How solitary are white sharks: social interactions or just spatial proximity?
White sharks (Carcharodon carcharias) are circumglobally distributed large apex predators. While ecologically important, there is very limited study of their social behaviour. Although evident in other large, apex marine predators (e.g. toothed whales) and smaller elasmobranchs (e.g. blacktip reef sharks), the ability of any large pelagic elasmobranch to demonstrate social preferences, tolerance or grouping behaviour is largely unknown. Here, we test whether white sharks in a near-coastal environment form non-random associations with other conspecifics or simply share the same space at the same time. We photo-identified 323 individuals—74 % juvenile females (175–300 cm)—during chumming events at six different sites in Mossel Bay, South Africa, over a 6-year period (2008–2013), and tested for grouping behaviour. We found evidence for random associations among individuals, though spatio-temporal co-occurrence of white sharks in close proximity was weakly structured according to sex and, potentially, body size. Such biological traits may play a minor part in structuring co-occurrence of individuals at fine spatio-temporal scales, which could reflect ontogenetic preferences in diet and site fidelity, or differing tolerance levels for conspecifics of different sexes and sizes. Our study strengthens the evidence that large pelagic shark species are generally solitary and display limited social behaviour.

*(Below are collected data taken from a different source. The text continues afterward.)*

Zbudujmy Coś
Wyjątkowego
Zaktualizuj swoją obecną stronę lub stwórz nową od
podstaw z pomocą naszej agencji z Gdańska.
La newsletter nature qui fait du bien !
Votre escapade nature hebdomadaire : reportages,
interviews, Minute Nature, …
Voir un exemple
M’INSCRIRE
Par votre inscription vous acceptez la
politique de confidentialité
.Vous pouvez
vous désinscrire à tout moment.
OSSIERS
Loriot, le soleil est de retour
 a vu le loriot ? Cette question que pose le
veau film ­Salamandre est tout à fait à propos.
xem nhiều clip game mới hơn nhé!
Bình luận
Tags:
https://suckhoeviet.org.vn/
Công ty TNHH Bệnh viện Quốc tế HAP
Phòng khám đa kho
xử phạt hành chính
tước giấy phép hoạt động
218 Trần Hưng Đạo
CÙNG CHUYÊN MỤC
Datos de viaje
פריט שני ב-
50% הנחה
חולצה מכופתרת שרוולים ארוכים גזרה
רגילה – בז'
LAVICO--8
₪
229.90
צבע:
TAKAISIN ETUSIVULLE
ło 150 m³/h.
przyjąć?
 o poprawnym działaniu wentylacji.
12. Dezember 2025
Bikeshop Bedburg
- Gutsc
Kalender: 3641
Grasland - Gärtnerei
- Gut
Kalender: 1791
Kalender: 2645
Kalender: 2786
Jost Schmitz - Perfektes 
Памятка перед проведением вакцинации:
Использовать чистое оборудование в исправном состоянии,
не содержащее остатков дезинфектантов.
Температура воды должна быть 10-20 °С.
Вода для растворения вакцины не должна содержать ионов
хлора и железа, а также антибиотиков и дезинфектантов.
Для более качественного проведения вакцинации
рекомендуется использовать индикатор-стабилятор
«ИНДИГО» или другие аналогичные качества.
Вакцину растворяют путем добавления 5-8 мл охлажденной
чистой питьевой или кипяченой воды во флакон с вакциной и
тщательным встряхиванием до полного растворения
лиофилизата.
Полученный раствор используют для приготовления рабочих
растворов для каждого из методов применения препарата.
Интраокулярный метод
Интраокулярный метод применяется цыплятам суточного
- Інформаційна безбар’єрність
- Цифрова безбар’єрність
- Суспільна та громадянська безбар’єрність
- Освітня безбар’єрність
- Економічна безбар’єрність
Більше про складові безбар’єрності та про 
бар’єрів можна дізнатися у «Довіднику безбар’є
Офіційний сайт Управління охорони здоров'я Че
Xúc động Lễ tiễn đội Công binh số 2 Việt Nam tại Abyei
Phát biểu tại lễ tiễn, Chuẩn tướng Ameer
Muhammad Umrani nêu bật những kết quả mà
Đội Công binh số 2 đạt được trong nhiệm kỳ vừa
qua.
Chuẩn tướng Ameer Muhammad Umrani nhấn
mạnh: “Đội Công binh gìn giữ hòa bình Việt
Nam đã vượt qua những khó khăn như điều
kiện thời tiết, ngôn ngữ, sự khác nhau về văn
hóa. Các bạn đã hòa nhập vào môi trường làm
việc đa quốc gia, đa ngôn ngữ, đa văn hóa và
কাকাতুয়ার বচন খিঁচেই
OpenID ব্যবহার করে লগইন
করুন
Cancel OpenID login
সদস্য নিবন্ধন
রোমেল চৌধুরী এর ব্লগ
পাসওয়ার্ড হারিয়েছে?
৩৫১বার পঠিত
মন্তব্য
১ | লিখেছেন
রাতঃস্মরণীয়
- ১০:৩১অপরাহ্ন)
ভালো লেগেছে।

Large pelagic shark species are important top predators, but we know little about their social behaviour. We tested the ability of white sharks (C. carcharias) to form groups and display social preferences for other individuals when they congregate at scavenging events in a coastal environment, where social interactions may be more likely. We found that white sharks co-occur at random, displaying no preferred or avoided associations for other individuals. Nevertheless, there was a minor influence of biological traits, with individuals aggregating according to gender and, possibly, body size. While we hypothesise these effects could represent preferences in diet and site fidelity, or more tolerance for similar-sized individuals of the same sex, our study strengthens the evidence that white sharks are mostly solitary foragers.